Task brief ::
Starting from the first line below, copy the whole listing exactly.

Records supplied ::
Segment Open
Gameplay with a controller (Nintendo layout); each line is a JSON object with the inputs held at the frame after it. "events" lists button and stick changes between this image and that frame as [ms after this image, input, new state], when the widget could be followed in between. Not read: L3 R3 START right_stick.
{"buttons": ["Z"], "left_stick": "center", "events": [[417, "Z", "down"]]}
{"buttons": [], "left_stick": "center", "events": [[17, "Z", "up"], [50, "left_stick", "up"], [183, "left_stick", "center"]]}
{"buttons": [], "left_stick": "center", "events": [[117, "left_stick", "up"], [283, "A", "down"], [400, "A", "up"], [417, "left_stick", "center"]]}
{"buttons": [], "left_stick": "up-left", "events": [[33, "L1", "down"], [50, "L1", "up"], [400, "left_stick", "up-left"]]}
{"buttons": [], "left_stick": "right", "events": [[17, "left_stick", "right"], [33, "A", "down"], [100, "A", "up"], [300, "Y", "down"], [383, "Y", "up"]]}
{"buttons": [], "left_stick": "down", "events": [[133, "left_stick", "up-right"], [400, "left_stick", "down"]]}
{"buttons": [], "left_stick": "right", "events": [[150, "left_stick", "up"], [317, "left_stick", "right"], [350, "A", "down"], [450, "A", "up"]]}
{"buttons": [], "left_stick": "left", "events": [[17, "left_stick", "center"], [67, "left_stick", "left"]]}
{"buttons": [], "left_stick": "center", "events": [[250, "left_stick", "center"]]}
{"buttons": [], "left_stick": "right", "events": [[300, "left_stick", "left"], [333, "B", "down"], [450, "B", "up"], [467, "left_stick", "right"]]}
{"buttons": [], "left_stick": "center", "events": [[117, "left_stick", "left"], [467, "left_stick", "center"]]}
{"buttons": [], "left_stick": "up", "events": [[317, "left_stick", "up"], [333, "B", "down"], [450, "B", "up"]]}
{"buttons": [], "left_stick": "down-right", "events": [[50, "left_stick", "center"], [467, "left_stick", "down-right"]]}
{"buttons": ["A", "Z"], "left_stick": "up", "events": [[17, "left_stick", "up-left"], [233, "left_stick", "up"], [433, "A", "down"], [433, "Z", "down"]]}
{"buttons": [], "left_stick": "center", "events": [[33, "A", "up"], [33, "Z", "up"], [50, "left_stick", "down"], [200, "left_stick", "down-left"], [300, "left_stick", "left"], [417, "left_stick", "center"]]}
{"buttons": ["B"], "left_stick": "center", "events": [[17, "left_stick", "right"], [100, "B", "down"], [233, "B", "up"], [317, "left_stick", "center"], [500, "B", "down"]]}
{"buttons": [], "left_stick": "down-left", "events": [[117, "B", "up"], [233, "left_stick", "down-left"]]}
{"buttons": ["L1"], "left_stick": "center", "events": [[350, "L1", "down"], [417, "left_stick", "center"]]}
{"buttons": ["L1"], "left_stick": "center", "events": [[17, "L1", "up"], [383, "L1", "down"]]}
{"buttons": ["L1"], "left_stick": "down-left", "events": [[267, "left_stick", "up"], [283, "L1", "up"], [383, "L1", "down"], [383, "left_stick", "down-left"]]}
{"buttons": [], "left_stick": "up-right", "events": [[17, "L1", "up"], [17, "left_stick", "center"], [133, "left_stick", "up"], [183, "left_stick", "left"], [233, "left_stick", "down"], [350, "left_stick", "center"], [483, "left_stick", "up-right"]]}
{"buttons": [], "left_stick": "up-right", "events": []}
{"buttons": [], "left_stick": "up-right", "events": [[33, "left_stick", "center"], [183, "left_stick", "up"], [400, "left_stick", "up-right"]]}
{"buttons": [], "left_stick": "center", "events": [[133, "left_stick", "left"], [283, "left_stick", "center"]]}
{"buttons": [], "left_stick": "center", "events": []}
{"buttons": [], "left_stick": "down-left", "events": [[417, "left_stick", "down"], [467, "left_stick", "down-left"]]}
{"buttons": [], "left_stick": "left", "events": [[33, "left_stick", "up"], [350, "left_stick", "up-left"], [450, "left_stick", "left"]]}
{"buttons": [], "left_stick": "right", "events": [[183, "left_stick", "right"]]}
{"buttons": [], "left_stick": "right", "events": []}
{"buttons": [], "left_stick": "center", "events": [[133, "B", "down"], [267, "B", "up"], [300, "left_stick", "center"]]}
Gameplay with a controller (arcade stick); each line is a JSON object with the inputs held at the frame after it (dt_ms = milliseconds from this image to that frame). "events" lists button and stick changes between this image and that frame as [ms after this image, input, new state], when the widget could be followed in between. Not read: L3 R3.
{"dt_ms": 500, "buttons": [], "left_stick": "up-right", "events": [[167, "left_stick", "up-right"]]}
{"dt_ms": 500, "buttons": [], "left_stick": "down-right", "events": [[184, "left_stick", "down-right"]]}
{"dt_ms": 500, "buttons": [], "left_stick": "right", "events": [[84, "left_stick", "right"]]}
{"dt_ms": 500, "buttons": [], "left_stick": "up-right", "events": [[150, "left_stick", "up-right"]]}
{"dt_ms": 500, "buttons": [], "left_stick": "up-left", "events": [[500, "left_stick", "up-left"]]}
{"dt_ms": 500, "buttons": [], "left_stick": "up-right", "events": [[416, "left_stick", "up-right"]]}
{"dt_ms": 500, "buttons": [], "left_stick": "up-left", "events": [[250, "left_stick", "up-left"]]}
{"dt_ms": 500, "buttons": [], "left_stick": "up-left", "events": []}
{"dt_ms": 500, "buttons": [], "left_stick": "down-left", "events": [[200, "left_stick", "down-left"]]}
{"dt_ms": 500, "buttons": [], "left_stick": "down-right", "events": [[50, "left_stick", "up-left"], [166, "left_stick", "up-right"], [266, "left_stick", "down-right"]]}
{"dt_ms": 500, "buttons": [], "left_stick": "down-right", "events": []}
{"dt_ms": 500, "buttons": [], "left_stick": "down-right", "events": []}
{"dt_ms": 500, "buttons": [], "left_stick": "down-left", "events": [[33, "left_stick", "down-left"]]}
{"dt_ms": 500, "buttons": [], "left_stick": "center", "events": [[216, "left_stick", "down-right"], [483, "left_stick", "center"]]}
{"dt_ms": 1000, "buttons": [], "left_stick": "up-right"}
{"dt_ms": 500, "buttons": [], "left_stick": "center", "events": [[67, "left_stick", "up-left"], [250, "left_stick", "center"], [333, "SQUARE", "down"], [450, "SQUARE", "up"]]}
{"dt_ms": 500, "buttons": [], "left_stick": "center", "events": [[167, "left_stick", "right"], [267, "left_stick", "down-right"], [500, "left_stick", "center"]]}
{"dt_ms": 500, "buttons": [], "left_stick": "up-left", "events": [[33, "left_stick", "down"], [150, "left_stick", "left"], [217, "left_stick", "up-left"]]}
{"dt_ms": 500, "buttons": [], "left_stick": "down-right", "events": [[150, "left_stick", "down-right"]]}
Segment Closed
Result for this exercise ::
Gameplay with a controller (Nintendo layout); each line is a JSON object with the inputs held at the frame after it. "events" lists button and stick changes between this image and that frame as [ms after this image, input, new state], when the widget could be followed in between. Not read: L3 R3 START right_stick.
{"buttons": ["Z"], "left_stick": "center", "events": [[417, "Z", "down"]]}
{"buttons": [], "left_stick": "center", "events": [[17, "Z", "up"], [50, "left_stick", "up"], [183, "left_stick", "center"]]}
{"buttons": [], "left_stick": "center", "events": [[117, "left_stick", "up"], [283, "A", "down"], [400, "A", "up"], [417, "left_stick", "center"]]}
{"buttons": [], "left_stick": "up-left", "events": [[33, "L1", "down"], [50, "L1", "up"], [400, "left_stick", "up-left"]]}
{"buttons": [], "left_stick": "right", "events": [[17, "left_stick", "right"], [33, "A", "down"], [100, "A", "up"], [300, "Y", "down"], [383, "Y", "up"]]}
{"buttons": [], "left_stick": "down", "events": [[133, "left_stick", "up-right"], [400, "left_stick", "down"]]}
{"buttons": [], "left_stick": "right", "events": [[150, "left_stick", "up"], [317, "left_stick", "right"], [350, "A", "down"], [450, "A", "up"]]}
{"buttons": [], "left_stick": "left", "events": [[17, "left_stick", "center"], [67, "left_stick", "left"]]}
{"buttons": [], "left_stick": "center", "events": [[250, "left_stick", "center"]]}
{"buttons": [], "left_stick": "right", "events": [[300, "left_stick", "left"], [333, "B", "down"], [450, "B", "up"], [467, "left_stick", "right"]]}
{"buttons": [], "left_stick": "center", "events": [[117, "left_stick", "left"], [467, "left_stick", "center"]]}
{"buttons": [], "left_stick": "up", "events": [[317, "left_stick", "up"], [333, "B", "down"], [450, "B", "up"]]}
{"buttons": [], "left_stick": "down-right", "events": [[50, "left_stick", "center"], [467, "left_stick", "down-right"]]}
{"buttons": ["A", "Z"], "left_stick": "up", "events": [[17, "left_stick", "up-left"], [233, "left_stick", "up"], [433, "A", "down"], [433, "Z", "down"]]}
{"buttons": [], "left_stick": "center", "events": [[33, "A", "up"], [33, "Z", "up"], [50, "left_stick", "down"], [200, "left_stick", "down-left"], [300, "left_stick", "left"], [417, "left_stick", "center"]]}
{"buttons": ["B"], "left_stick": "center", "events": [[17, "left_stick", "right"], [100, "B", "down"], [233, "B", "up"], [317, "left_stick", "center"], [500, "B", "down"]]}
{"buttons": [], "left_stick": "down-left", "events": [[117, "B", "up"], [233, "left_stick", "down-left"]]}
{"buttons": ["L1"], "left_stick": "center", "events": [[350, "L1", "down"], [417, "left_stick", "center"]]}
{"buttons": ["L1"], "left_stick": "center", "events": [[17, "L1", "up"], [383, "L1", "down"]]}
{"buttons": ["L1"], "left_stick": "down-left", "events": [[267, "left_stick", "up"], [283, "L1", "up"], [383, "L1", "down"], [383, "left_stick", "down-left"]]}
{"buttons": [], "left_stick": "up-right", "events": [[17, "L1", "up"], [17, "left_stick", "center"], [133, "left_stick", "up"], [183, "left_stick", "left"], [233, "left_stick", "down"], [350, "left_stick", "center"], [483, "left_stick", "up-right"]]}
{"buttons": [], "left_stick": "up-right", "events": []}
{"buttons": [], "left_stick": "up-right", "events": [[33, "left_stick", "center"], [183, "left_stick", "up"], [400, "left_stick", "up-right"]]}
{"buttons": [], "left_stick": "center", "events": [[133, "left_stick", "left"], [283, "left_stick", "center"]]}
{"buttons": [], "left_stick": "center", "events": []}
{"buttons": [], "left_stick": "down-left", "events": [[417, "left_stick", "down"], [467, "left_stick", "down-left"]]}
{"buttons": [], "left_stick": "left", "events": [[33, "left_stick", "up"], [350, "left_stick", "up-left"], [450, "left_stick", "left"]]}
{"buttons": [], "left_stick": "right", "events": [[183, "left_stick", "right"]]}
{"buttons": [], "left_stick": "right", "events": []}
{"buttons": [], "left_stick": "center", "events": [[133, "B", "down"], [267, "B", "up"], [300, "left_stick", "center"]]}
Gameplay with a controller (arcade stick); each line is a JSON object with the inputs held at the frame after it (dt_ms = milliseconds from this image to that frame). "events" lists button and stick changes between this image and that frame as [ms after this image, input, new state], when the widget could be followed in between. Not read: L3 R3.
{"dt_ms": 500, "buttons": [], "left_stick": "up-right", "events": [[167, "left_stick", "up-right"]]}
{"dt_ms": 500, "buttons": [], "left_stick": "down-right", "events": [[184, "left_stick", "down-right"]]}
{"dt_ms": 500, "buttons": [], "left_stick": "right", "events": [[84, "left_stick", "right"]]}
{"dt_ms": 500, "buttons": [], "left_stick": "up-right", "events": [[150, "left_stick", "up-right"]]}
{"dt_ms": 500, "buttons": [], "left_stick": "up-left", "events": [[500, "left_stick", "up-left"]]}
{"dt_ms": 500, "buttons": [], "left_stick": "up-right", "events": [[416, "left_stick", "up-right"]]}
{"dt_ms": 500, "buttons": [], "left_stick": "up-left", "events": [[250, "left_stick", "up-left"]]}
{"dt_ms": 500, "buttons": [], "left_stick": "up-left", "events": []}
{"dt_ms": 500, "buttons": [], "left_stick": "down-left", "events": [[200, "left_stick", "down-left"]]}
{"dt_ms": 500, "buttons": [], "left_stick": "down-right", "events": [[50, "left_stick", "up-left"], [166, "left_stick", "up-right"], [266, "left_stick", "down-right"]]}
{"dt_ms": 500, "buttons": [], "left_stick": "down-right", "events": []}
{"dt_ms": 500, "buttons": [], "left_stick": "down-right", "events": []}
{"dt_ms": 500, "buttons": [], "left_stick": "down-left", "events": [[33, "left_stick", "down-left"]]}
{"dt_ms": 500, "buttons": [], "left_stick": "center", "events": [[216, "left_stick", "down-right"], [483, "left_stick", "center"]]}
{"dt_ms": 1000, "buttons": [], "left_stick": "up-right"}
{"dt_ms": 500, "buttons": [], "left_stick": "center", "events": [[67, "left_stick", "up-left"], [250, "left_stick", "center"], [333, "SQUARE", "down"], [450, "SQUARE", "up"]]}
{"dt_ms": 500, "buttons": [], "left_stick": "center", "events": [[167, "left_stick", "right"], [267, "left_stick", "down-right"], [500, "left_stick", "center"]]}
{"dt_ms": 500, "buttons": [], "left_stick": "up-left", "events": [[33, "left_stick", "down"], [150, "left_stick", "left"], [217, "left_stick", "up-left"]]}
{"dt_ms": 500, "buttons": [], "left_stick": "down-right", "events": [[150, "left_stick", "down-right"]]}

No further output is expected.